____ EXTRAIT DE TEXTE
Comme chaque année, le TruSourcing a offert son lot de discussions et de belles rencontres. J’ai eu la chance de modérer une session autour du thème : « Passion-driven sourcing versus skills-driven sourcing ». En français : privilégiez vous la passion ou la compétence dans votre recherche de candidats ? Cette session était particulièrement intéressante car elle pose la question, souvent schématisée par une opposition entre la France et le monde anglo-saxon, de savoir s’il vaut mieux recruter quelqu’un parce qu’il a déjà fait ce qu’on va lui demander de faire ou qu’il a le potentiel de le faire.
Question qui renvoie elle-même à la profonde remise en question de l’Education Nationale et des modes d’apprentissage qui a lieu actuellement. A quoi doit-on préparer les enfants et étudiants ? Doit-on continuer de leur inculquer des connaissances pour les préparer au(x) métier(s) de leur(s) choix (si tant est qu’ils aient déjà fait un choix…) ou doit-on leur donner les moyens d’apprendre par eux-mêmes afin de s’adapter à un monde rendant toute connaissance rapidement obsolète ? Et de quelles connaissances parle-t-on ? Techniques, comportementales, relationnelles ?
________
____ ENTRÉES FOURNIES
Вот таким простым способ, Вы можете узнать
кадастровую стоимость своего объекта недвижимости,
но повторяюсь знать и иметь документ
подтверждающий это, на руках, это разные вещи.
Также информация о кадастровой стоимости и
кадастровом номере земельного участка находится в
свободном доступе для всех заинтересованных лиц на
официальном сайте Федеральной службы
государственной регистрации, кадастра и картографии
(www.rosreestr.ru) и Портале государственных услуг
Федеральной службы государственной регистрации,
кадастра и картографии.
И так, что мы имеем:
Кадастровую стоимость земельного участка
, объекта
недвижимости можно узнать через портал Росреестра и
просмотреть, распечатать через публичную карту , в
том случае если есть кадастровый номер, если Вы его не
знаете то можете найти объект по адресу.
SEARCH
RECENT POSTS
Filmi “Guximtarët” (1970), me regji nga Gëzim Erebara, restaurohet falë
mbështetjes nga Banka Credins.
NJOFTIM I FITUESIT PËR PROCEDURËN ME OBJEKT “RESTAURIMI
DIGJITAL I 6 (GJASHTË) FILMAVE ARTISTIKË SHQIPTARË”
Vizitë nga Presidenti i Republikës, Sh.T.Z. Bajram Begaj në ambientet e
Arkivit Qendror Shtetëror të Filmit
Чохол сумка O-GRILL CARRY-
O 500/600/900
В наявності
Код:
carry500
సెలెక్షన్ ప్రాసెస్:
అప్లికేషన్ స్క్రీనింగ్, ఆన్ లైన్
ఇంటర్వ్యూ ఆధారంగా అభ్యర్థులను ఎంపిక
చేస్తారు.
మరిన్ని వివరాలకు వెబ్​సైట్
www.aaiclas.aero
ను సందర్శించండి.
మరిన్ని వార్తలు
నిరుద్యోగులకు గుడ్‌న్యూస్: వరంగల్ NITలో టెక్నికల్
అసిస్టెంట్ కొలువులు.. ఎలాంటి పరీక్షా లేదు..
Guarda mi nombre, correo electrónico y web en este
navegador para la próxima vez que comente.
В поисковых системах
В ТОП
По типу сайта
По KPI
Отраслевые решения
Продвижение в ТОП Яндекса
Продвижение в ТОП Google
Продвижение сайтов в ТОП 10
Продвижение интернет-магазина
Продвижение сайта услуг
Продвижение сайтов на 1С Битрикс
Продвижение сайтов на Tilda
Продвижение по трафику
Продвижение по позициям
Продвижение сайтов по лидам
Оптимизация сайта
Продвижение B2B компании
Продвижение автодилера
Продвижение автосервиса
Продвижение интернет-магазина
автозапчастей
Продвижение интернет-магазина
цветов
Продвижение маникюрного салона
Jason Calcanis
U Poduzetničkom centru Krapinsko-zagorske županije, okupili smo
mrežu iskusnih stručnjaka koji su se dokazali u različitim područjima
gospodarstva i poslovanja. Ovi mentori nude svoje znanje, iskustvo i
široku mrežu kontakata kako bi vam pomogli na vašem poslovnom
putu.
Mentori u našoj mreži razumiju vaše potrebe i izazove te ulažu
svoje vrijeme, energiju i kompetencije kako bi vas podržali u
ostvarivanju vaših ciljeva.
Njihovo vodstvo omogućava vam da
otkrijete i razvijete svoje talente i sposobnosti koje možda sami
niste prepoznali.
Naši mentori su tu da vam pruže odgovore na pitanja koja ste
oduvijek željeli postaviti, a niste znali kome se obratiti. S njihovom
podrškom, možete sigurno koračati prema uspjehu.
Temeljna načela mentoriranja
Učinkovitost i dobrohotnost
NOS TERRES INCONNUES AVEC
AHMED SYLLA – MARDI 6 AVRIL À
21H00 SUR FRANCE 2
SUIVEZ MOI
________
OBJECTIF VISÉ:
D'après l'extrait sur le TruSourcing, quel thème avait la session modérée lors de cet événement ?

RÉSULTAT ATTENDU:
« Passion-driven sourcing versus skills-driven sourcing », c'est-à-dire la passion ou la compétence dans la recherche de candidats.